Review: Say Her Name by James Dawson


Roberta 'Bobbie' Rowe is not the kind of person who believes in ghosts. A Halloween dare at her ridiculously spooky boarding school is no big deal, especially when her best friend Naya and cute local boy Caine agree to join in too. They are ordered to summon the legendary ghost of 'Bloody Mary': say her name five times in front of a candlelit mirror, and she shall appear...But, surprise surprise, nothing happens. Or does it? 

Next morning, Bobbie finds a message on her bathroom mirror...five days...but what does it mean? And who left it there? Things get increasingly weird and more terrifying for Bobbie and Naya, until it becomes all too clear that Bloody Mary was indeed called from the afterlife that night, and she is definitely not a friendly ghost.

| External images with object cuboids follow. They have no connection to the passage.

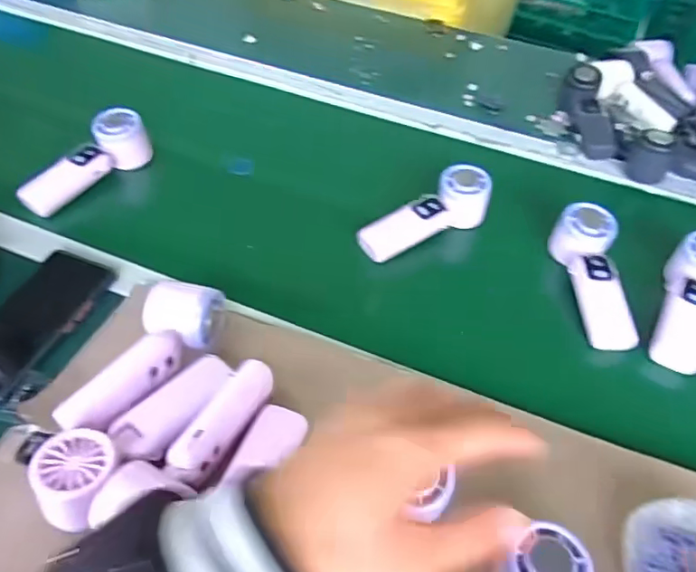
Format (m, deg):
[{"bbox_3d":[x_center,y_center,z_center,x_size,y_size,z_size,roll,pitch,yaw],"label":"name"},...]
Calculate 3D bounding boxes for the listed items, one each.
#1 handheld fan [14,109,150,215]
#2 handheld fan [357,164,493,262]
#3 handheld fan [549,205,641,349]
[{"bbox_3d":[-0.310,-0.147,0.654,0.046,0.059,0.160,28,54,19],"label":"handheld fan"},{"bbox_3d":[0.089,-0.084,0.631,0.166,0.053,0.057,-21,54,-19],"label":"handheld fan"},{"bbox_3d":[0.263,-0.009,0.597,0.064,0.061,0.163,-1,62,-4],"label":"handheld fan"}]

Bobbie, Naya and Caine are now in a race against time before their five days are up and Mary comes for them, as she has come for countless others before...







James Dawson is single-handedly bringing the traditions and aesthetic of the teen horror and slasher films of the 80s/90s, coupled with influences from his much loved Point Horror books, into contemporary YA fiction. I really enjoyed Hollow Pike, his first book, and I am yet to read Cruel Summer (soon to be rectified), but with Say Her Name Dawson seems to have really found his groove. 

As far as the story is concerned, Say Her Name does not have the most original of plots. The Bloody Mary folklore legend (and similar concepts) has been used in a number of films and TV shows in recent years (Supernatural, Bloody Mary, Candyman, Ringu), but James Dawson imbues his story with a charm and undercurrent of humour that is more reminiscent of the Scream films, and it is these elements that make it stand out from the rest. I say 'the rest' but as far as I am aware. there are very few other writers producing YA stories like this at the moment - the majority of other horror stories for teens around at the moment lack the aforementioned charm and humour that make Say Her Name such an enjoyable read.

Lifelong fans of US slasher films and Point Horror may find some of the plot twists a little easy to guess, but that does not make the book any less enjoyable, and teens who have not yet had the joy of watching the panoply of great (and less great) teen horror movies will find there are plenty of surprises in store for them in Say Her Name. I know that James is currently juggling his fiction writing with his non-fiction writing, but I hope that there is much more of the same to come from him in the future.

My thanks go to Hot Key Books for giving me a copy of Say Her Name to read/review.